Life can’t be one long peak experience, nor would we want it to be. But we tend to remember these moments. And even if we forget them, they change us. When it’s time to sing that eleven o’clock number, we have no choice but to sing it. Life has been leading you toward this moment—this moment—and you can’t go back.

Families have eleven o’clock numbers. A secret is revealed; a feud is started, or settled; a disaster, a triumph; a birth, a death, a marriage or divorce. A family discovers what really holds it together or tears it apart. What it holds to be of ultimate value.

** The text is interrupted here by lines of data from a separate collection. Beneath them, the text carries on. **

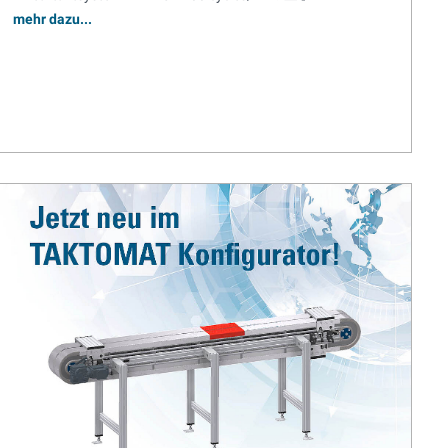
mehr dazu...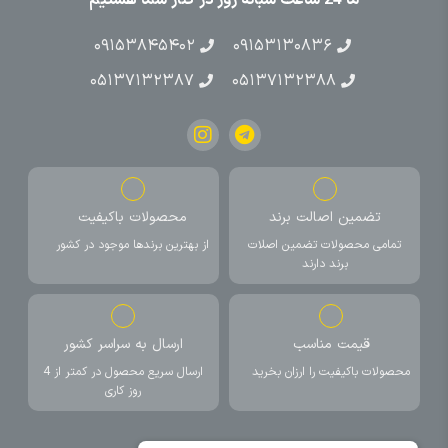
۰۹۱۵۳۸۴۵۴۰۲
۰۹۱۵۳۱۳۰۸۳۶
۰۵۱۳۷۱۳۲۳۸۷
۰۵۱۳۷۱۳۲۳۸۸
تضمین اصالت برند
محصولات باکیفیت
تمامی محصولات تضمین اصلات
از بهترین برندها موجود در کشور
برند دارند
قیمت مناسب
ارسال به سراسر کشور
محصولات باکیفیت را ارزان بخرید
ارسال سریع محصول در کمتر از 4
روز کاری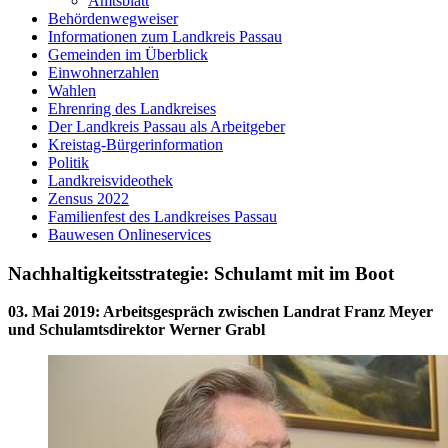
Amtsblatt
Behördenwegweiser
Informationen zum Landkreis Passau
Gemeinden im Überblick
Einwohnerzahlen
Wahlen
Ehrenring des Landkreises
Der Landkreis Passau als Arbeitgeber
Kreistag-Bürgerinformation
Politik
Landkreisvideothek
Zensus 2022
Familienfest des Landkreises Passau
Bauwesen Onlineservices
Nachhaltigkeitsstrategie: Schulamt mit im Boot
03. Mai 2019
:
Arbeitsgespräch zwischen Landrat Franz Meyer
und Schulamtsdirektor Werner Grabl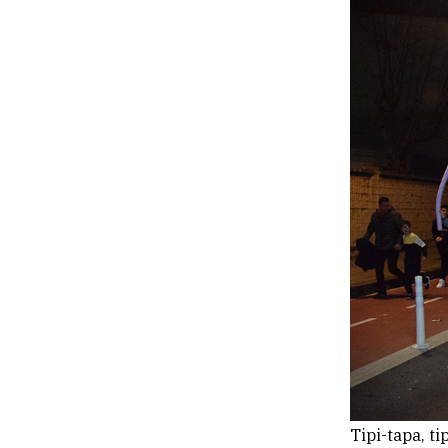
Tipi-tapa, ti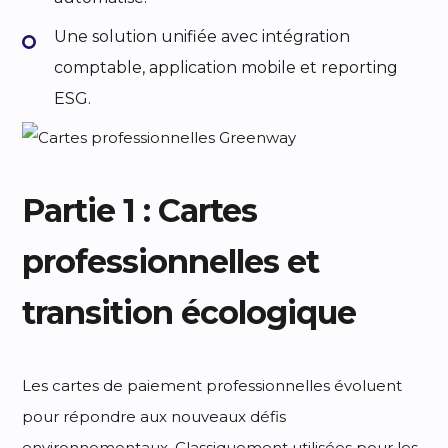
Une solution unifiée avec intégration
comptable, application mobile et reporting
ESG.
Partie 1 : Cartes
professionnelles et
transition écologique
Les cartes de paiement professionnelles évoluent
pour répondre aux nouveaux défis
environnementaux. Classiquement utilisées pour les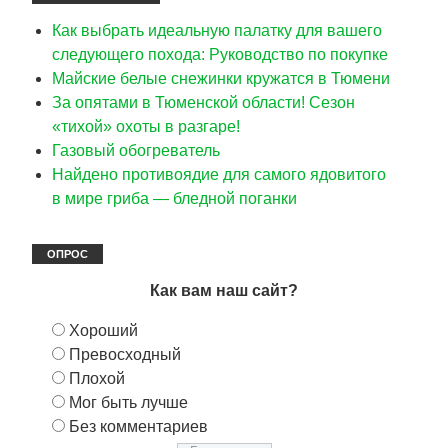
Как выбрать идеальную палатку для вашего
следующего похода: Руководство по покупке
Майские белые снежинки кружатся в Тюмени
За опятами в Тюменской области! Сезон
«тихой» охоты в разгаре!
Газовый обогреватель
Найдено противоядие для самого ядовитого
в мире гриба — бледной поганки
ОПРОС
Как вам наш сайт?
Хороший
Превосходный
Плохой
Мог быть лучше
Без комментариев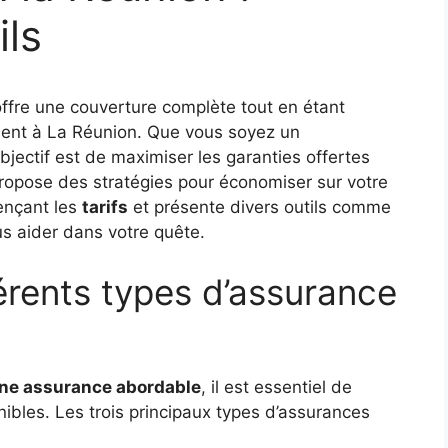
ils
ffre une couverture complète tout en étant
ement à La Réunion. Que vous soyez un
bjectif est de maximiser les garanties offertes
 propose des stratégies pour économiser sur votre
uençant les
tarifs
et présente divers outils comme
s aider dans votre quête.
érents types d’assurance
une assurance abordable
, il est essentiel de
ibles. Les trois principaux types d’assurances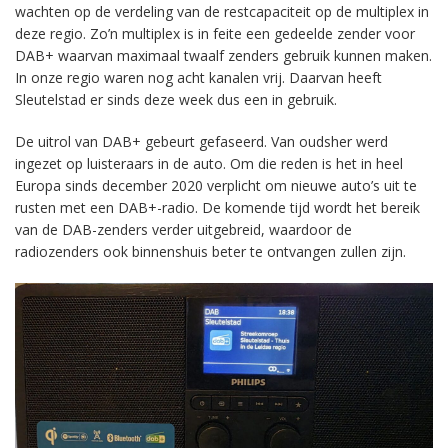
wachten op de verdeling van de restcapaciteit op de multiplex in
deze regio. Zo’n multiplex is in feite een gedeelde zender voor
DAB+ waarvan maximaal twaalf zenders gebruik kunnen maken.
In onze regio waren nog acht kanalen vrij. Daarvan heeft
Sleutelstad er sinds deze week dus een in gebruik.
De uitrol van DAB+ gebeurt gefaseerd. Van oudsher werd
ingezet op luisteraars in de auto. Om die reden is het in heel
Europa sinds december 2020 verplicht om nieuwe auto’s uit te
rusten met een DAB+-radio. De komende tijd wordt het bereik
van de DAB-zenders verder uitgebreid, waardoor de
radiozenders ook binnenshuis beter te ontvangen zullen zijn.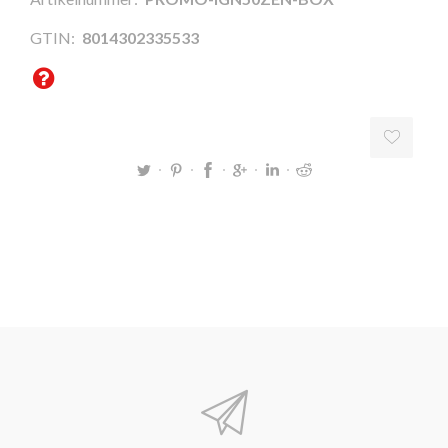
GTIN:
8014302335533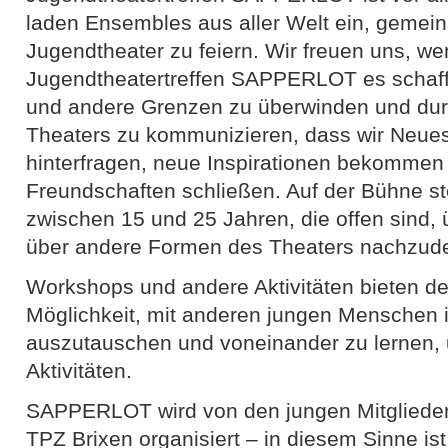
laden Ensembles aus aller Welt ein, gemei
Jugendtheater zu feiern. Wir freuen uns, we
Jugendtheatertreffen SAPPERLOT es schafft,
und andere Grenzen zu überwinden und dur
Theaters zu kommunizieren, dass wir Neues
hinterfragen, neue Inspirationen bekommen
Freundschaften schließen. Auf der Bühne 
zwischen 15 und 25 Jahren, die offen sind, 
über andere Formen des Theaters nachzud
Workshops und andere Aktivitäten bieten d
Möglichkeit, mit anderen jungen Menschen i
auszutauschen und voneinander zu lernen, u
Aktivitäten.
SAPPERLOT wird von den jungen Mitglieder
TPZ Brixen organisiert – in diesem Sinne ist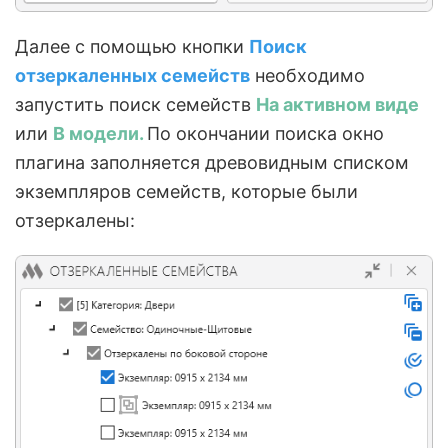
Далее с помощью кнопки
Поиск
отзеркаленных семейств
необходимо
запустить поиск семейств
На активном виде
или
В модели.
По окончании поиска окно
плагина заполняется древовидным списком
экземпляров семейств, которые были
отзеркалены:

Nations have eleven o’clock numbers. The 1960s held several of these epiphanies for America. Epiphanies, remember, aren’t always happy. They can be deeply painful and their aftermath may leave a person, a family or a nation bleeding. For us in this country, the assassination of JFK was certainly once such moment, when we came together, and learned something about ourselves as a nation, but one that no one would have chosen. The Vietnam War was another. More recently, 9/11 was clearly such a moment. We have understood the world differently since that day, and we cannot go back to an earlier, more complacent vision of reality. We understand the world to be more various, and more connected than we ever knew it to be, and therein lie both the possibility of survival and the seeds of our destruction.

Today is another verse in the eleven o’clock number of this congregation. An interim period is all about epiphanies. It’s a time to seek your authentic identity as a congregation, the themes that run through your ongoing story. It’s a time to find out the nature of your connections to each other, to your minister, to Unitarian Universalism, to the larger world and to the Holy—to what you hold to be of ultimate value. Your choice to ordain me this afternoon is one more affirmation of the strength of this religious community of MVUUF. It is truly a moment of celebration for me, but it is also a time for you to celebrate yourselves and what has brought you to this point.

Like that character in the Broadway musical, our life together has been leading up to this pivotal moment. Your hopes and anxieties and mine, your values and dreams and mine, your struggles and mine, have been intertwined for the past eighteen months, in all their incorrigible variousness. When it’s time to sing that eleven o’clock number, we have no choice but to sing it. Life has been leading us—this congregation and me—toward this moment—this moment—and we can’t go back. Nor would we want to.

And when the time comes to sing out that song, we will belt it! We will sing it out loud and clear, on key or off, for better, for worse, for the whole world to hear.